Bu yazı şu dillerde de mevcuttur: English Русский

Çin Devlet Başkanı Şi Cinping, 20-22 Mart 2023 tarihleri arasında Rusya Devlet Başkanı Vladimir Putin’in resmi davetlisi olarak Moskova’yı ziyaret etmiştir. Bu, Rusya’nın Ukrayna’ya yönelik müdahalesinden sonra Cinping’in Moskova’ya ilk ziyareti olmuştur. Aynı zamanda söz konusu temaslar, Pekin’in Moskova’ya verdiği güçlü desteğin işareti olarak görülmektedir.

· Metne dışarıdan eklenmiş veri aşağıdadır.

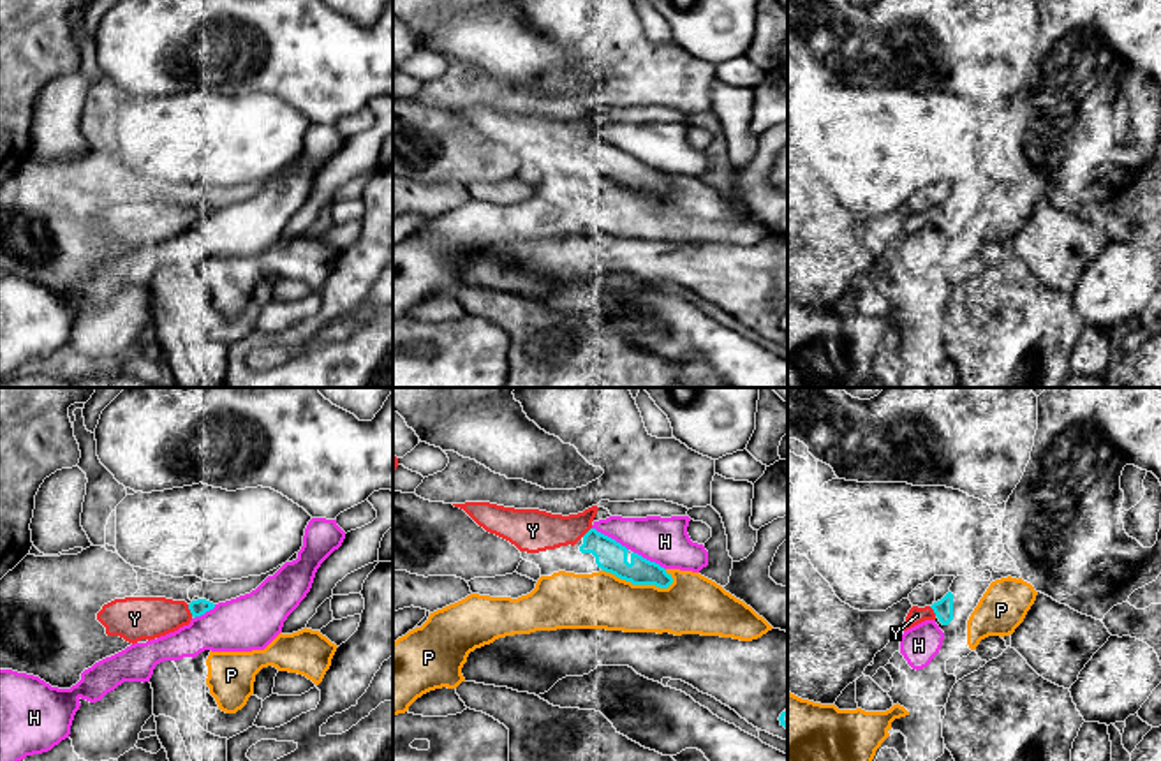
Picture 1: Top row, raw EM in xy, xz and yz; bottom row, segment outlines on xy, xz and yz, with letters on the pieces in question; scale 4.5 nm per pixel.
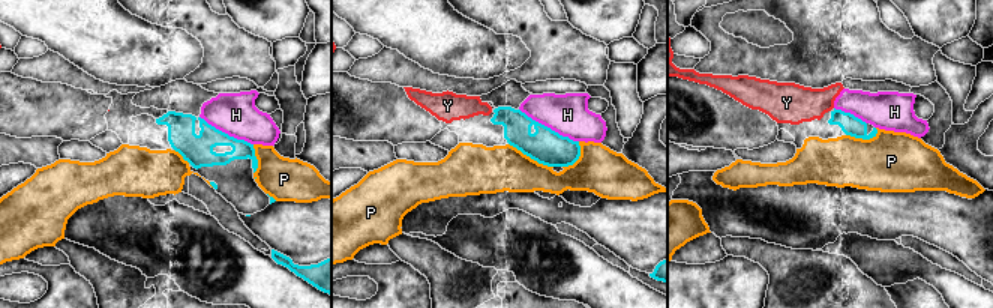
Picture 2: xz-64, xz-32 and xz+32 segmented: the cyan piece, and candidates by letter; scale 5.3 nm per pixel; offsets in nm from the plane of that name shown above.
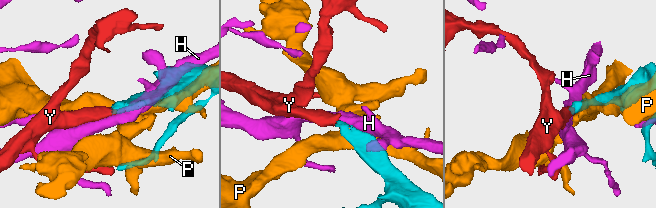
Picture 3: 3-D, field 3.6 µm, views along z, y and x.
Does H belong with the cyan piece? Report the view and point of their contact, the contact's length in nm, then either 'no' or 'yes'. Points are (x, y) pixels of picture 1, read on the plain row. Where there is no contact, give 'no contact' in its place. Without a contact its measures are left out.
contact xz (610, 143); length 200 nm; no

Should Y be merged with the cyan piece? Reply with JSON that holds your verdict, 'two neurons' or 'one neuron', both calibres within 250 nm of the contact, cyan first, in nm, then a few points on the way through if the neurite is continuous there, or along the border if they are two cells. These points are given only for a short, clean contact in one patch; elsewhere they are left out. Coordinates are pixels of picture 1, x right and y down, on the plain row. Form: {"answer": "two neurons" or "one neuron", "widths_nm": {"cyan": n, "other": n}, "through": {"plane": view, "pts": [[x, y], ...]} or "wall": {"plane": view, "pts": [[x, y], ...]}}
{"answer": "one neuron", "widths_nm": {"cyan": 70, "other": 200}}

Mevzubahis ziyaret gerçekleşmeden hemen önce Cinping, Rusya’nın gazetelerinde yayımlanmak üzere “Çin-Rusya Dostluğu, İşbirliği ve Ortak Kalkınmasında Yeni Bir Sayfa Açmak İçin İlerliyoruz” başlıklı bir makale yayınlamıştır.[1] Aynı şekilde Putin, Çin’e ait devlet medyasında paylaşılmak üzere “Rusya ve Çin: Geleceğe Yönelik Bir Ortaklık” başlıklı bir makale de kaleme almıştır.[2] Bu noktada liderlerin analizlerine yer vermek gerekmektedir.

Cinping’in Makalesi

Putin’in daveti üzerine Moskova’ya ziyaret gerçekleştireceğini belirten Cinping, son 10 yılda Rusya’ya 8 ziyaret yaptığını ve hepsinden verimli sonuçlarla döndüğünü belirtmiştir. İkili ilişkilerin büyümesi için halen güçlü bir potansiyel ve karşılıklı siyasi irade vardır. Kişisel düzeyde Putin’le kurulan dostluklar, bu ilişkilerde asıl itici güç olmuştur. Bu noktada Cinping’in verdiği önemli mesaj şudur:[3]

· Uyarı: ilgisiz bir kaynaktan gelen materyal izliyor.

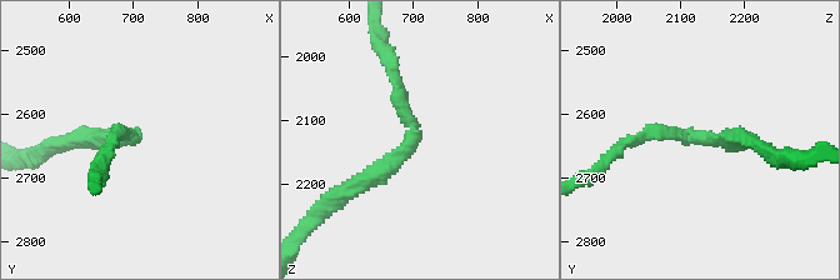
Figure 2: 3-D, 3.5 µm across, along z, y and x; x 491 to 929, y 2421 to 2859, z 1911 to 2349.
view(em, xy, step 2, tint, (705, 2635, 2125))
arms of 150, 250 nm; shape alone is not enough

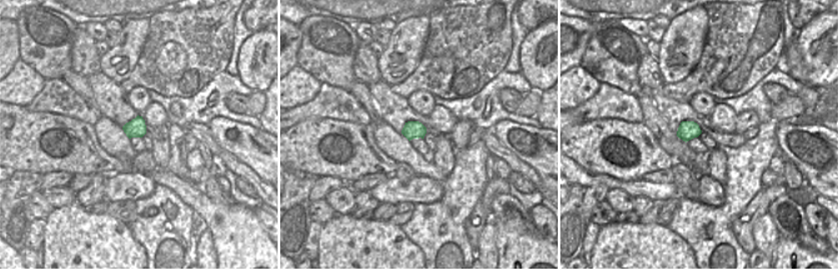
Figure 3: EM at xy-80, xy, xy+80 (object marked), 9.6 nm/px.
separate(figure 2, (393, 169))
the part that leaves runs along (415, 131), (373, 180), (323, 209) in figure 2; two cells meet here

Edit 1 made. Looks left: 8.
view(3d, 3.5 µm, (920, 1880, 1100))
three-way junction

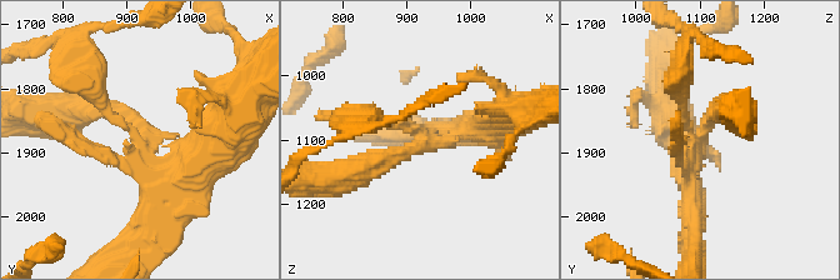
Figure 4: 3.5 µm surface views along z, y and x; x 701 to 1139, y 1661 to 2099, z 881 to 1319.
view(em, xy, step 1, tint, (925, 1885, 1095))
now the EM

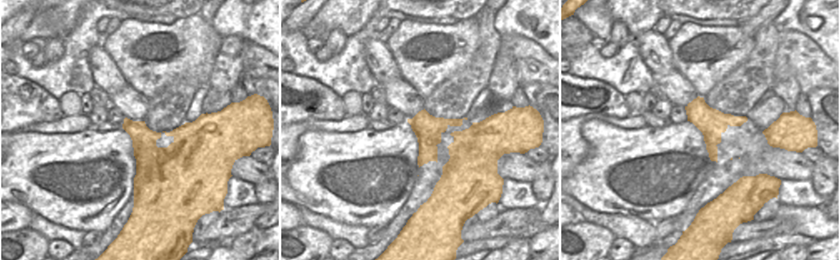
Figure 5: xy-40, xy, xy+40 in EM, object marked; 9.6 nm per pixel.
separate(figure 4, (371, 163))
260 nm wide; the part that leaves runs along (408, 150), (350, 176), (315, 180) in figure 4; two cells meet here

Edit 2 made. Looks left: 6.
view(3d, 3.5 µm, (1800, 2260, 1520))
two arms in line, one across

İki ülke, kalıcı dostluk ve kazan-kazan işbirliği çerçevesinde ittifak yapmamaya, çatışmaya girmemeye ve herhangi bir üçüncü tarafı hedef almamaya kararlıdır.”  

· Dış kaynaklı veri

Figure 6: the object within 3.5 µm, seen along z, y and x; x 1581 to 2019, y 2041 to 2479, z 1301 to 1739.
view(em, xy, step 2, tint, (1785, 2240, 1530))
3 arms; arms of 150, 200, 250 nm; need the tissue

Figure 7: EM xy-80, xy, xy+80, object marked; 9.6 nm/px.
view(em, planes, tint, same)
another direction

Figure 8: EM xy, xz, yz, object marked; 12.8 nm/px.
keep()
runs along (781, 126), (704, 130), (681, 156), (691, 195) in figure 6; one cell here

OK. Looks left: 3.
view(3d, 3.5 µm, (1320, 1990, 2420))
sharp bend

Çin-Rusya ilişkileri, çok boyutlu bir işbirliği çerçevesi sunmaktadır. İkili ticaretin son 10 yılda ikiye katlandığı ve Çin’in Rusya’nın en büyük ticaret ortağı olduğu vurgulanmaktadır. İşbirliği sektörleri enerjiden havacılık ve uzaya kadar bir dizi alanda istikrarlı bir şekilde gelişmektedir. Çin, önümüzdeki yıllarda bu kapsamlı stratejik ortaklığının büyümesini arzulamaktadır. Bu bağlamda Cinping, Moskova ziyaretinin “dostluk, işbirliği ve barış yolculuğu” olacağının altını çizmiştir. Bu sözlerle Pekin yönetimi, Ukrayna’daki savaşın sona erdirilmesi noktasında Moskova’ya açık bir mesaj vermiştir. Buna göre Çin-Rusya stratejik ortaklığının gelişmesi, ancak barış ortamında mümkün olabilir.

İlişkileri bir adım öteye taşıyabilmek adına tarafların koordinasyonu arttırması ve gelecek planlarını ortaklaşa kararlaştırması gerekmektedir. Buna bağlı olarak da karşılıklı güveni artırmanın önemi vurgulanmaktadır. Yoğunlaşan bağların en önemli katkısı ticaret boyutunda olacaktır. Bu çerçevede Pekin yönetimi, Moskova’ya Kuşak ve Yol Girişimi’ne destek verme çağrısı yapmakta ve bunun karşılığında da Avrasya Ekonomik Birliği’ni destekleyeceğini söylemektedir. Hemen ardından dünyanın karmaşık ve iç içe geçmiş güvenlik sorunlarıyla karşı karşıya olduğunu vurgulayan Cinping, devletlerin ortak bir medeniyet inşa etmek için Küresel Kalkınma ve Güvenlik Girişimlerinin hayata geçirilmesini önermiştir.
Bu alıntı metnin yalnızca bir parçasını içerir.